**Given data**
^^^^^^^^^^^^^^^^

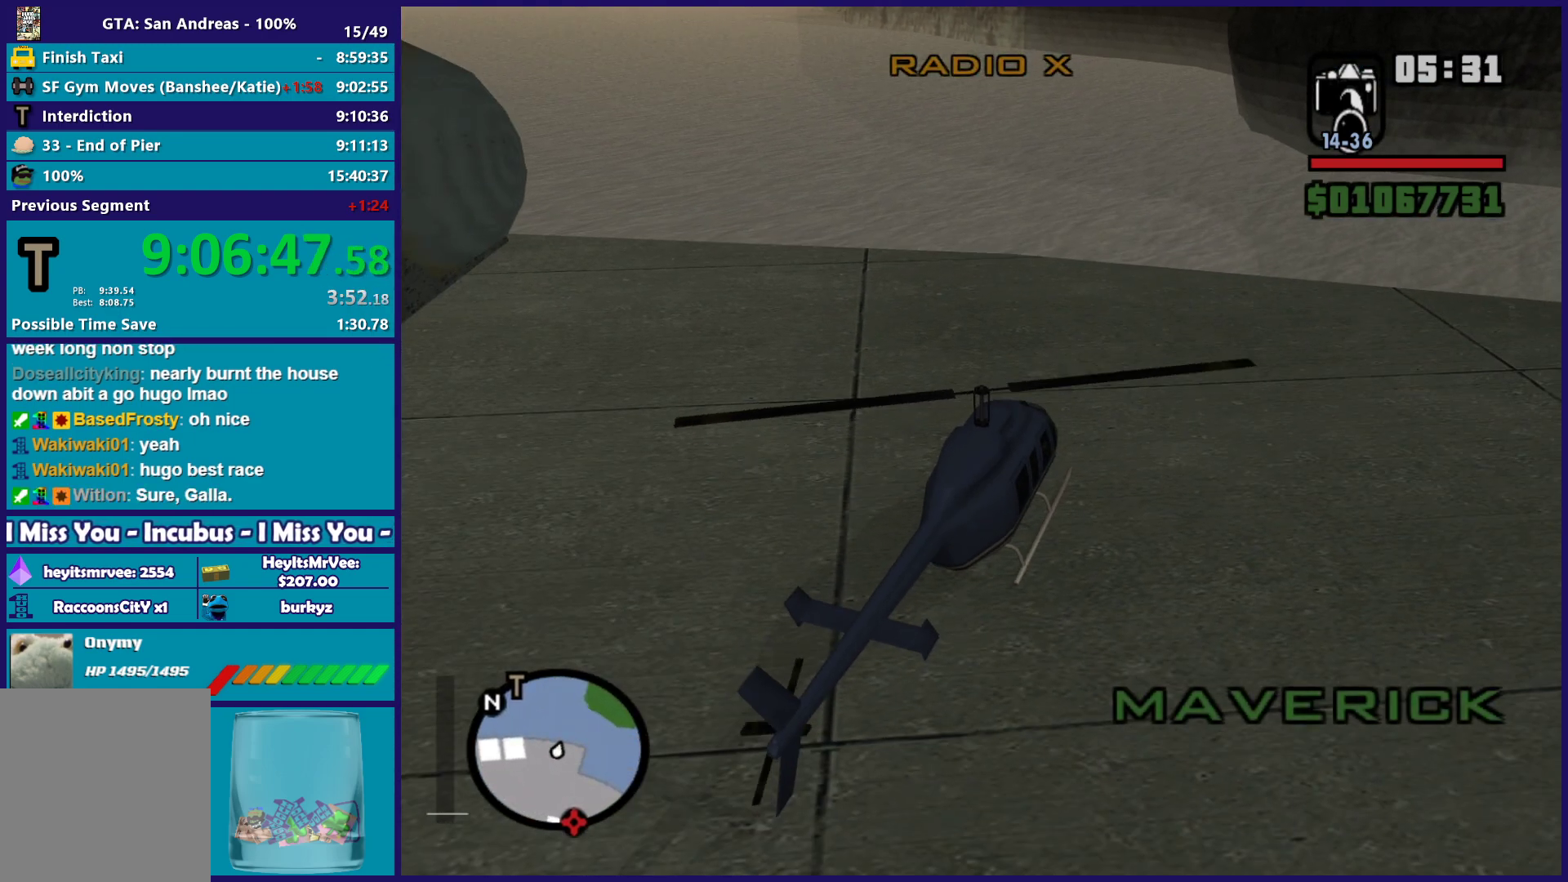
{"buttons": ["R2"], "right_stick": "center", "button_events": []}
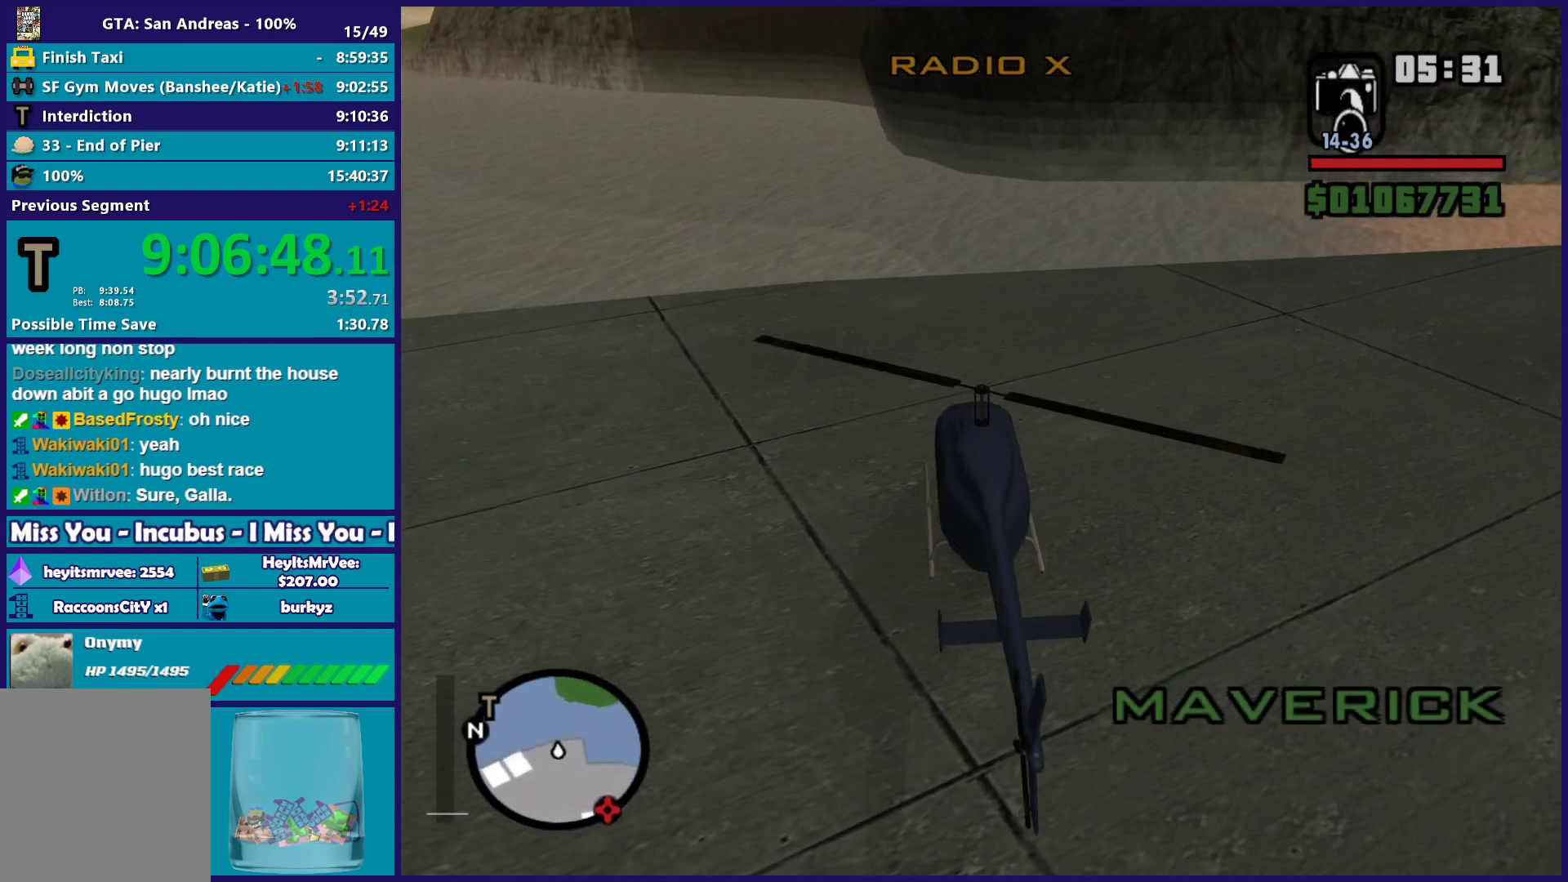
{"buttons": ["R2"], "right_stick": "center", "button_events": []}
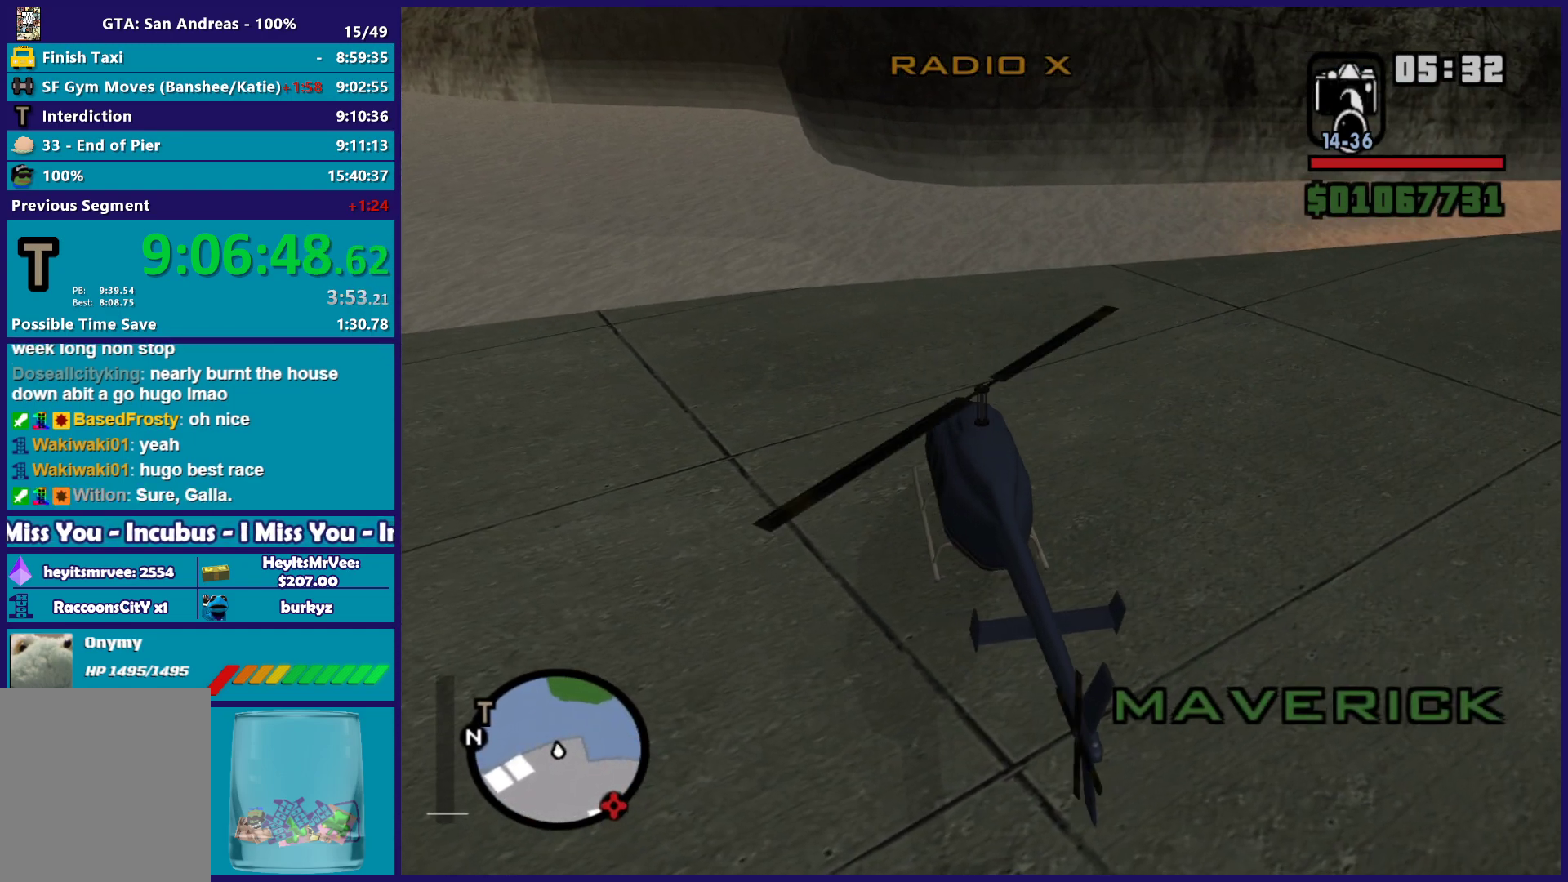
{"buttons": ["R2"], "right_stick": "down-left", "button_events": []}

^^^^^^^^^^^^^^^^

**Exercise aim**
Reproduce the lines above exactly, image-free.

**Your solution**
{"buttons": ["R2"], "right_stick": "center", "button_events": []}
{"buttons": ["R2"], "right_stick": "center", "button_events": []}
{"buttons": ["R2"], "right_stick": "down-left", "button_events": []}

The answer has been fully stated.